Tuesday, October 2, 2007

Seniors or Insurers?

The Senate is currently searching for money from the Medicare program to prevent next year’s cut in doctors’ reimbursements. If you needed to cut billions of dollars from Medicare which of these options would you choose? Eliminate all or part of the $54 billion in government subsidies going to private insurers in the Medicare Advantage program (as proposed by the independent Medicare Payment Advisory Commission-MedPAC ) or cut healthcare benefits going to seniors making higher than average incomes?

Seniors or Insurers? A seemingly easy choice.

For the Bush Administration and their allies in Congress the choice, of course, is to cut benefits for seniors. According to Jonathan Weisman and Christopher Lee writing in the Washington Post today, Nevada Senator John Ensign is once again pushing his plan to expand Medicare means testing.

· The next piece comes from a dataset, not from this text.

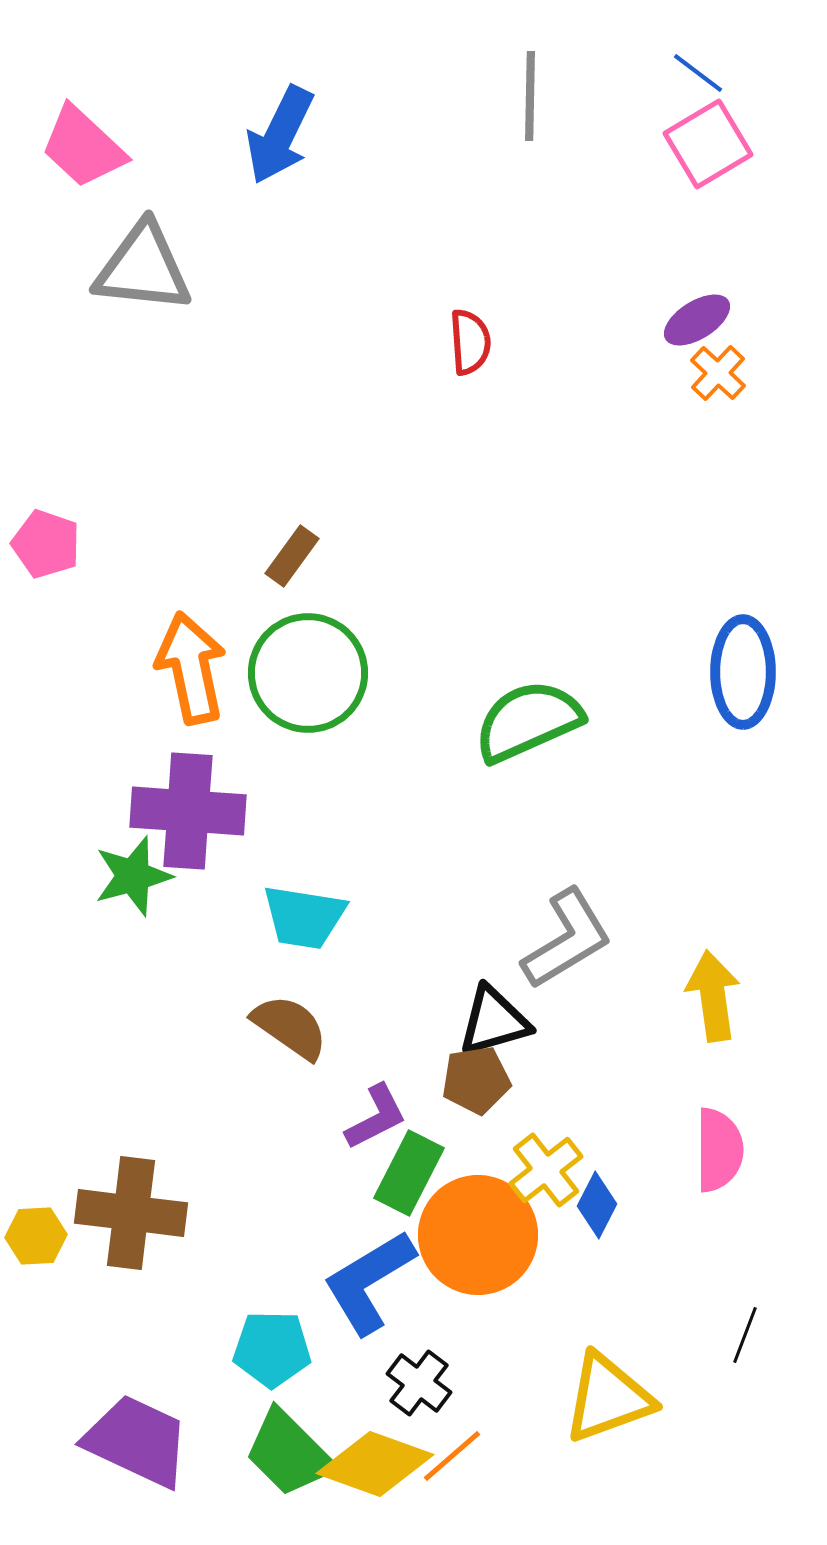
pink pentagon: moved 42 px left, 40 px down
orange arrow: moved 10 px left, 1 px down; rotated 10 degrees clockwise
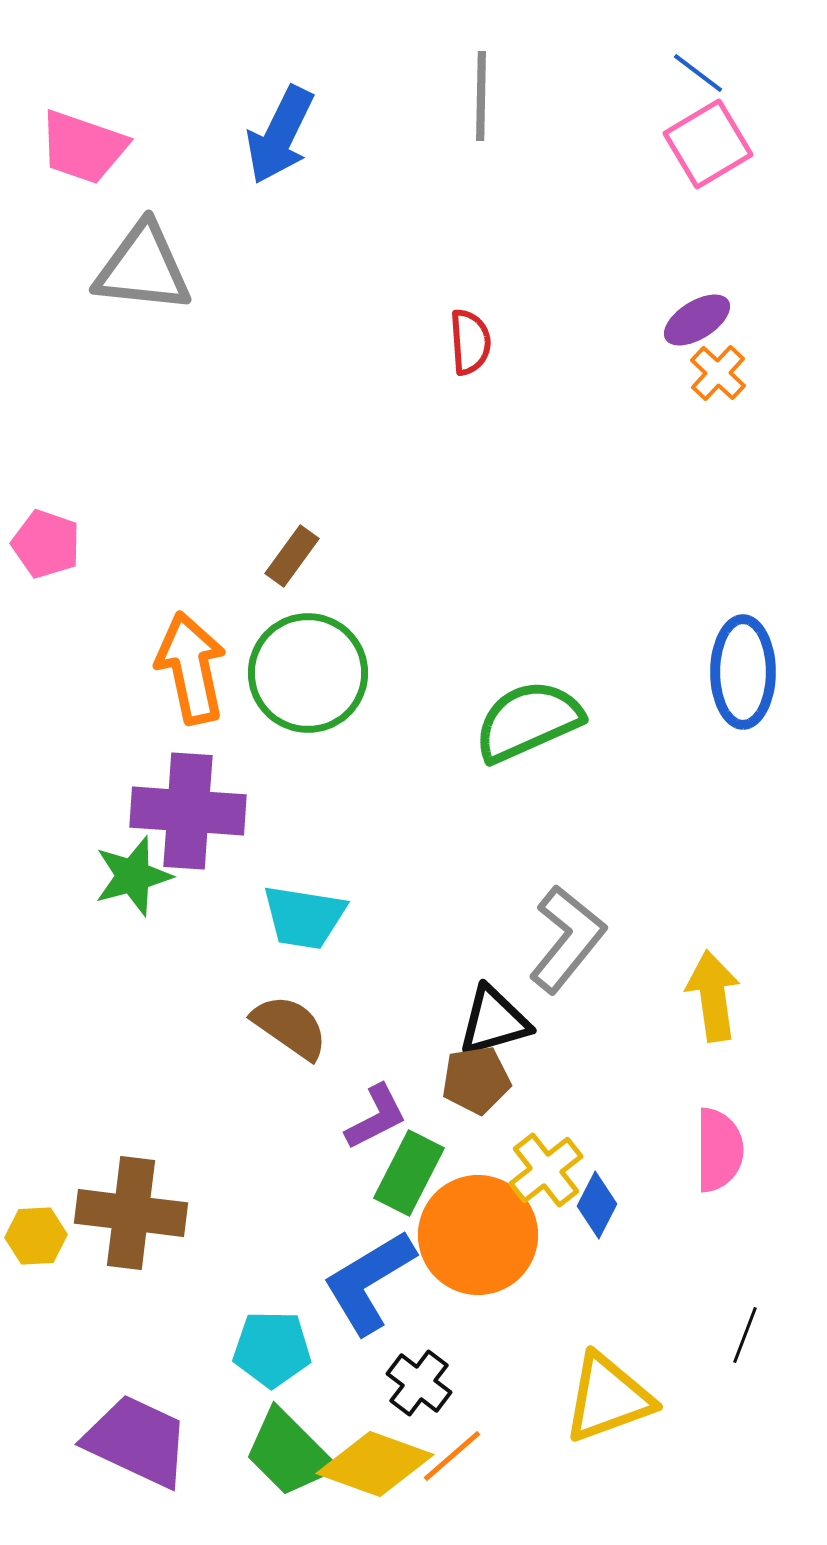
gray line: moved 49 px left
pink trapezoid: rotated 24 degrees counterclockwise
gray L-shape: rotated 20 degrees counterclockwise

This is a perpetual favorite for those who believe the way to erode public support for Medicare is to turn it into a welfare program serving only the poor by driving wealthier seniors into private insurance. As we’ve seen with the SCHIP debate, the concept of providing healthcare for all drives some in Washington crazy.

The Post says:

Already, the section of Medicare that pays for outpatient care, including doctors' fees, imposes some means testing. Single seniors with incomes exceeding $82,000 and couples with incomes about $164,000 pay higher premiums on a sliding scale as their wealth rises. Those thresholds rise each year with inflation. The original Bush proposal would have frozen those thresholds at $82,000 and $164,000, so more seniors would have been affected by means testing over time. The same thresholds would have applied to the new prescription drug benefit. According to the White House budget office, the proposal would have saved more than $10 billion over five years.

But wait. Cutting government overpayments to private insurers in Medicare would save more than 5 times that amount! Even if you trimmed just half of these outrageous overpayments to insurers you would still save more than this means testing proposal.

Seniors who aren’t living paycheck to paycheck are an easy target. But means testing Medicare will not improve its long-term solvency. Driving healthier, younger and higher-income seniors away from Medicare will change the program from one providing universal coverage to all beneficiaries to a welfare program with increasingly unsustainable costs.

Maybe that’s their ultimate goal after all.

4 comments:

Unknown said...

why not have seniors with means pay more into the system. Paying more doesn't mean they're being driven out, it just means they're paying more of their share into Medicare. Seniors under the $82,000 threshold only pay 25% of the cost of Medicare part B and the taxpayers pay the rest. If weathly seniors want Medicare, let them pay their share.
I also see no reason to go after the private Medicare Advantage policies that are raping both Medicare, the providers with rediculously low reimbursements and their insureds.

Unknown said...

Why do we continue to put more band aids on a failed system that can not work? The US system cost twice as much per capita then any other country and we rank 41st in the world in life expectancy. The single payer health care system works. Just ask all of the other 1st world countries. There is an innate problem with the US system. The sicker people are greater the profits.

Jack Manger said...

Since AARP supported Pharma in passing Mediace part D I've been looking at anything they publish or promote with a jaundiced eye.

Unknown said...

Just raising the medicare tax.05 % for both employer & employee would go along way to covering the shortage.